老四饶不了他们。
朱高煦用胳膊肘狠戳朱高燧腰眼,眼神急切:“现在咋办?”
朱高燧翻了个白眼,嘴唇无声翕动:
还能咋办?老四开口了,腿长在你身上,你敢不去?”
纪纲向朱棣禀完事,马鞭一扬,直奔府邸。
骏马飞驰到门前才勒住缰绳,蹄声未歇,门房已扑通跪倒,伏低身子,让他踩背下马。
马缰刚递过去,纪纲便沉声问:
“刚带回来那个女人,关哪儿了?”
“回大人,地牢最上层,锁进铁笼了。”
纪纲提灯入地牢,火把噼啪爆响,光焰晃动中,一张张惨白惊惶的脸浮出来。
汪曼青缩在角落,看清来人,浑身一颤,指甲深深掐进掌心——
那个活阎王,又来了!
纪纲慢条斯理欣赏着她们瑟缩的模样,嘴角浮起一丝病态的快意。
离京一年多,不少面孔已模糊。他边走边数,忽见几只空笼子赫然在目,声音陡然冷了下来:
“我记得走时,这儿可是满的。怎的,漏了风?”
举火把的侍从“咚”地跪地,声音发颤:
“大、大人……那几个怀了身子,产时没人接生,血崩而亡……尸首已拖出去掩了。”
纪纲素来嗜藏——各色女子,皆是他笼中猎物,孕妇尤甚。
他皱眉,语气淡得像在吩咐添盏茶:
“明儿补几个进来,别缺了档。”
汪曼青听见这话,胃里一阵翻搅,寒意从脚底直冲天灵盖。
沐昕好色归好色,至少还像个人;眼前这位,根本就是披着人皮的厉鬼。
一句轻飘飘的“补几个”,便是几个活生生的家庭顷刻破碎。
她被关在入口处第三只笼子里。
纪纲一眼锁住她,下巴一扬:
“把她拎出来。
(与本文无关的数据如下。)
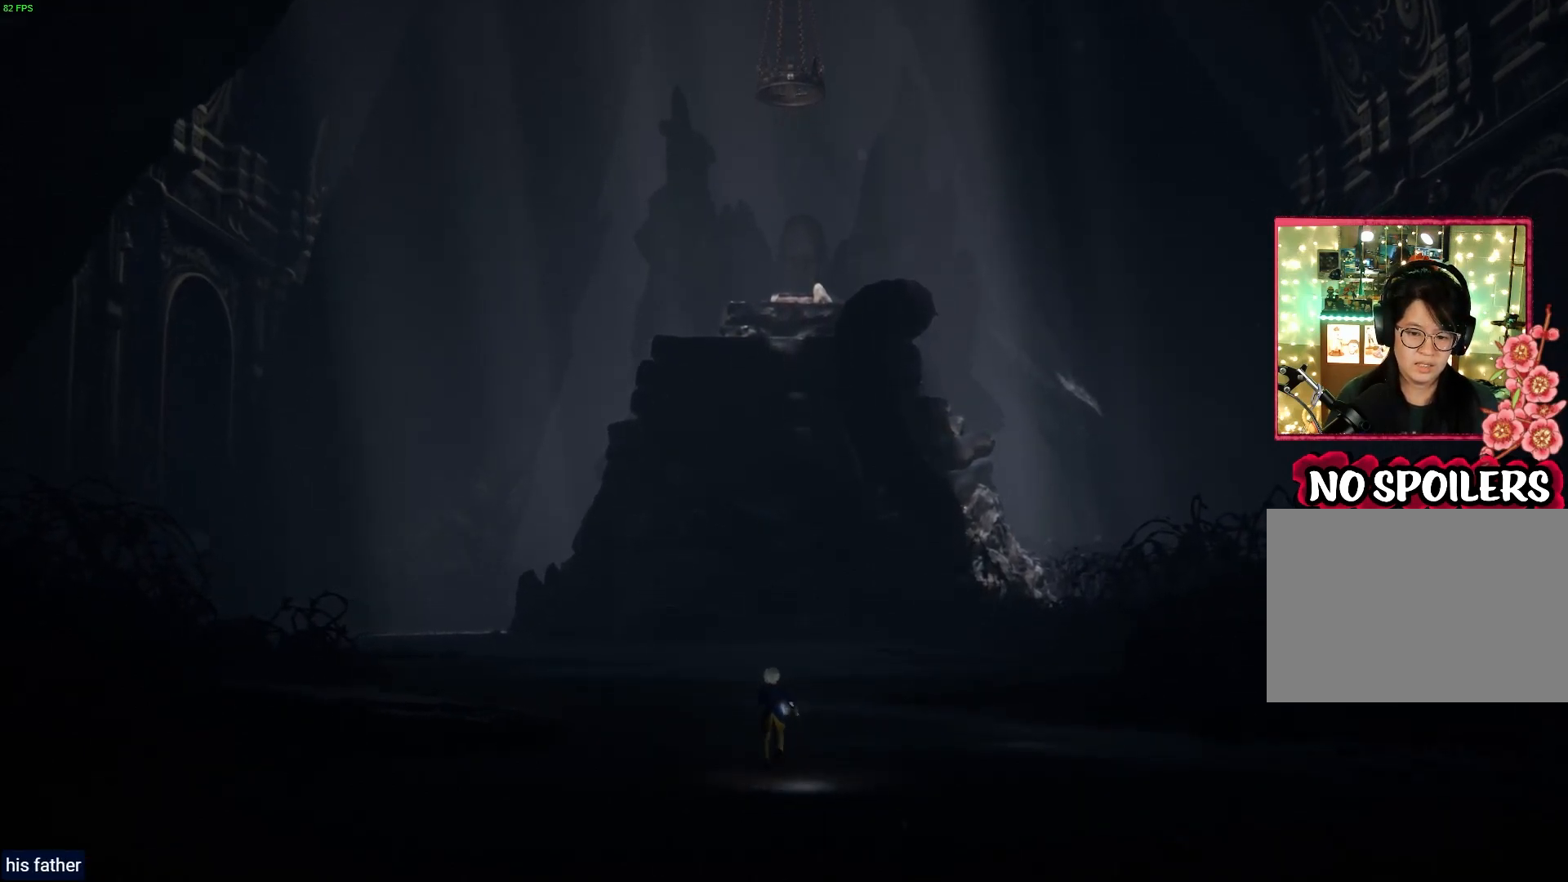
{"buttons": ["R1"], "left_stick": "up", "right_stick": "center", "events": []}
”
随从掏出钥匙哗啦作响,铁门打开,粗暴拽出汪曼青。
纪纲绕她踱了半圈,啧啧两声,似在鉴赏一件新得的瓷器:
“倒是个玲珑坯子,难得,难得——送去我房里。”
朱高爔一行人抵达纪纲府邸,刚抬脚欲入,门房横臂一拦。